INSTRUCTIONS TO FOLLOW ▸ Restate the listing that follows word for word, without its pictures.

*** Opening of DATA SHOWN ***

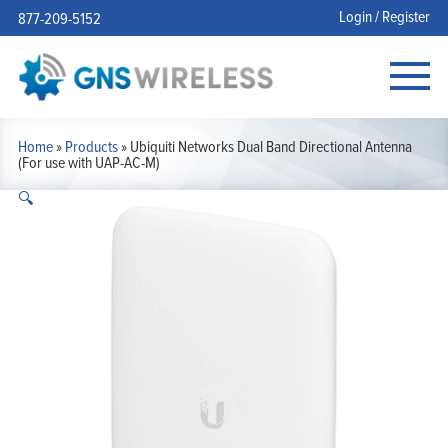
Login / Register
877-209-5152
Home
»
Products
»
Ubiquiti Networks Dual Band Directional Antenna
(For use with UAP-AC-M)
🔍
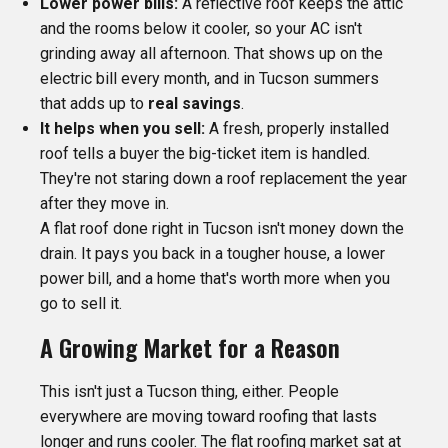
Lower power bills:
A reflective roof keeps the attic
and the rooms below it cooler, so your AC isn't
grinding away all afternoon. That shows up on the
electric bill every month, and in Tucson summers
that adds up to
real savings
.
It helps when you sell:
A fresh, properly installed
roof tells a buyer the big-ticket item is handled.
They're not staring down a roof replacement the year
after they move in.
A flat roof done right in Tucson isn't money down the
drain. It pays you back in a tougher house, a lower
power bill, and a home that's worth more when you
go to sell it.
A Growing Market for a Reason
This isn't just a Tucson thing, either. People
everywhere are moving toward roofing that lasts
longer and runs cooler. The flat roofing market sat at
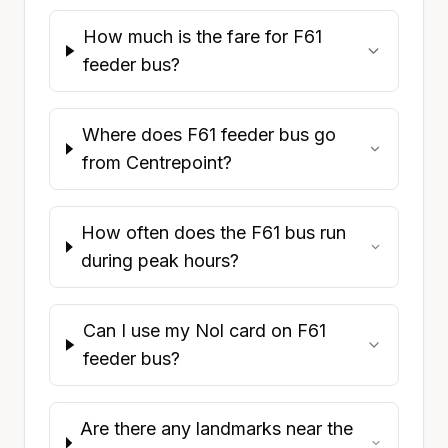
How much is the fare for F61
feeder bus?
Where does F61 feeder bus go
from Centrepoint?
How often does the F61 bus run
during peak hours?
Can I use my Nol card on F61
feeder bus?
Are there any landmarks near the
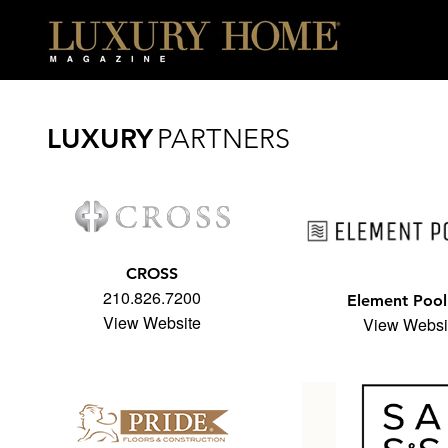
6x16" />
LUXURY
PARTNERS
CROSS
210.826.7200
Element Pool
View Website
View Websi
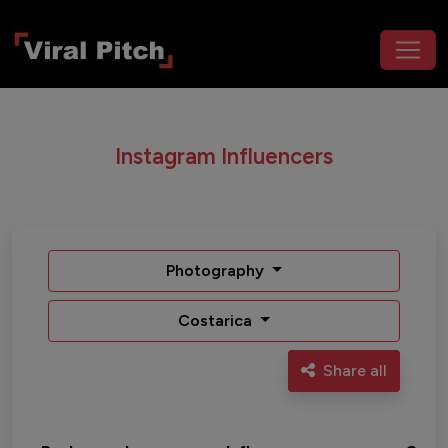
Instagram Influencers
Photography
Costarica
Share all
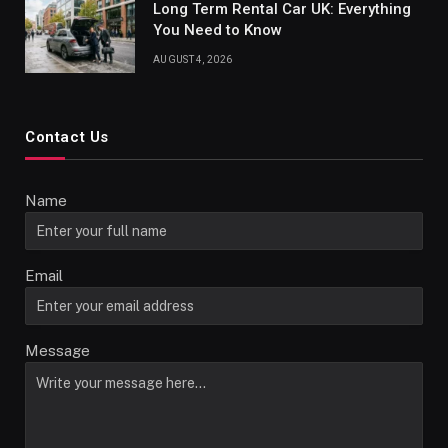
Long Term Rental Car UK: Everything
You Need to Know
AUGUST 4, 2026
Contact Us
Name
Email
Message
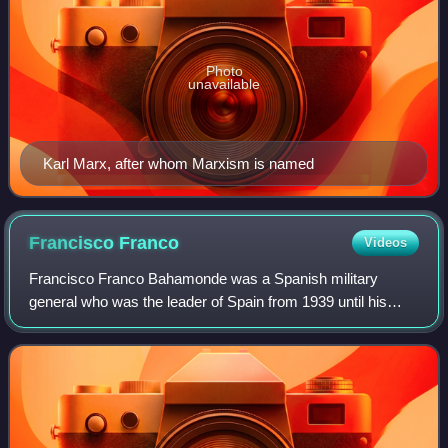
Photo
unavailable
Karl Marx, after whom Marxism is named
Francisco
Franco
Videos
Francisco Franco Bahamonde was a Spanish military
general who was the leader of Spain from 1939 until his
death in 1975. He had led the Nationalist forces in
overthrowing the Second Spanish Republic d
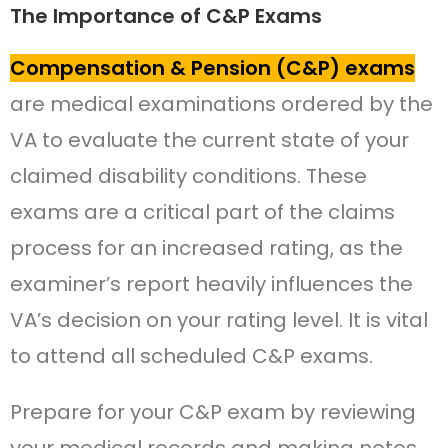
The Importance of C&P Exams
Compensation & Pension (C&P) exams
are medical examinations ordered by the
VA to evaluate the current state of your
claimed disability conditions. These
exams are a critical part of the claims
process for an increased rating, as the
examiner’s report heavily influences the
VA’s decision on your rating level. It is vital
to attend all scheduled C&P exams.
Prepare for your C&P exam by reviewing
your medical records and making notes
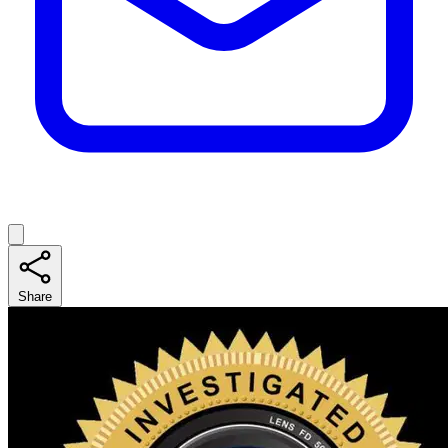
Share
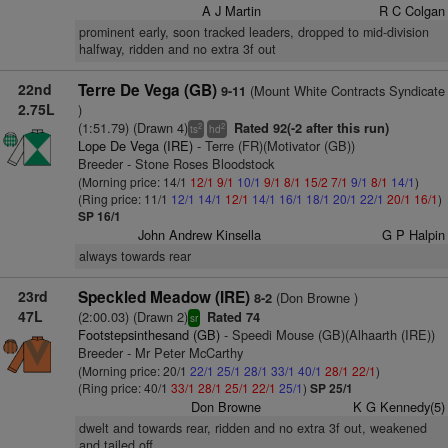
A J Martin
R C Colgan
prominent early, soon tracked leaders, dropped to mid-division
halfway, ridden and no extra 3f out
22nd
Terre De Vega (GB)
(Mount White Contracts Syndicate
9-11
2.75L
)
(1:51.79) (Drawn 4)
Rated 92(-2 after this run)
2
2
ts
hd
Lope De Vega (IRE)
- Terre (FR)(Motivator (GB))
Breeder - Stone Roses Bloodstock
(Morning price: 14/1
12/1
9/1
10/1
9/1
8/1
15/2
7/1
9/1
8/1
14/1
)
(Ring price: 11/1
12/1
14/1
12/1
14/1
16/1
18/1
20/1
22/1
20/1
16/1
)
SP 16/1
John Andrew Kinsella
G P Halpin
always towards rear
23rd
Speckled Meadow (IRE)
(Don Browne )
8-2
47L
(2:00.03) (Drawn 2)
Rated 74
sr
Footstepsinthesand (GB)
- Speedi Mouse (GB)(Alhaarth (IRE))
Breeder - Mr Peter McCarthy
(Morning price: 20/1
22/1
25/1
28/1
33/1
40/1
28/1
22/1
)
(Ring price: 40/1
33/1
28/1
25/1
22/1
25/1
)
SP 25/1
Don Browne
K G Kennedy(5)
dwelt and towards rear, ridden and no extra 3f out, weakened
and tailed off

*** Close of DATA SHOWN ***

ANSWER BOX ▸
Login / Register
877-209-5152
Home
»
Products
»
Ubiquiti Networks Dual Band Directional Antenna
(For use with UAP-AC-M)
🔍
Lower power bills:
A reflective roof keeps the attic
and the rooms below it cooler, so your AC isn't
grinding away all afternoon. That shows up on the
electric bill every month, and in Tucson summers
that adds up to
real savings
.
It helps when you sell:
A fresh, properly installed
roof tells a buyer the big-ticket item is handled.
They're not staring down a roof replacement the year
after they move in.
A flat roof done right in Tucson isn't money down the
drain. It pays you back in a tougher house, a lower
power bill, and a home that's worth more when you
go to sell it.
A Growing Market for a Reason
This isn't just a Tucson thing, either. People
everywhere are moving toward roofing that lasts
longer and runs cooler. The flat roofing market sat at
How much is the fare for F61
feeder bus?
Where does F61 feeder bus go
from Centrepoint?
How often does the F61 bus run
during peak hours?
Can I use my Nol card on F61
feeder bus?
Are there any landmarks near the
6x16" />
LUXURY
PARTNERS
CROSS
210.826.7200
Element Pool
View Website
View Websi
Instagram Influencers
Photography
Costarica
Share all
Long Term Rental Car UK: Everything
You Need to Know
AUGUST 4, 2026
Contact Us
Name
Email
Message
Photo
unavailable
Karl Marx, after whom Marxism is named
Francisco
Franco
Videos
Francisco Franco Bahamonde was a Spanish military
general who was the leader of Spain from 1939 until his
death in 1975. He had led the Nationalist forces in
overthrowing the Second Spanish Republic d
The Importance of C&P Exams
Compensation & Pension (C&P) exams
are medical examinations ordered by the
VA to evaluate the current state of your
claimed disability conditions. These
exams are a critical part of the claims
process for an increased rating, as the
examiner’s report heavily influences the
VA’s decision on your rating level. It is vital
to attend all scheduled C&P exams.
Prepare for your C&P exam by reviewing
your medical records and making notes
Share
A J Martin
R C Colgan
prominent early, soon tracked leaders, dropped to mid-division
halfway, ridden and no extra 3f out
22nd
Terre De Vega (GB)
(Mount White Contracts Syndicate
9-11
2.75L
)
(1:51.79) (Drawn 4)
Rated 92(-2 after this run)
2
2
ts
hd
Lope De Vega (IRE)
- Terre (FR)(Motivator (GB))
Breeder - Stone Roses Bloodstock
(Morning price: 14/1
12/1
9/1
10/1
9/1
8/1
15/2
7/1
9/1
8/1
14/1
)
(Ring price: 11/1
12/1
14/1
12/1
14/1
16/1
18/1
20/1
22/1
20/1
16/1
)
SP 16/1
John Andrew Kinsella
G P Halpin
always towards rear
23rd
Speckled Meadow (IRE)
(Don Browne )
8-2
47L
(2:00.03) (Drawn 2)
Rated 74
sr
Footstepsinthesand (GB)
- Speedi Mouse (GB)(Alhaarth (IRE))
Breeder - Mr Peter McCarthy
(Morning price: 20/1
22/1
25/1
28/1
33/1
40/1
28/1
22/1
)
(Ring price: 40/1
33/1
28/1
25/1
22/1
25/1
)
SP 25/1
Don Browne
K G Kennedy(5)
dwelt and towards rear, ridden and no extra 3f out, weakened
and tailed off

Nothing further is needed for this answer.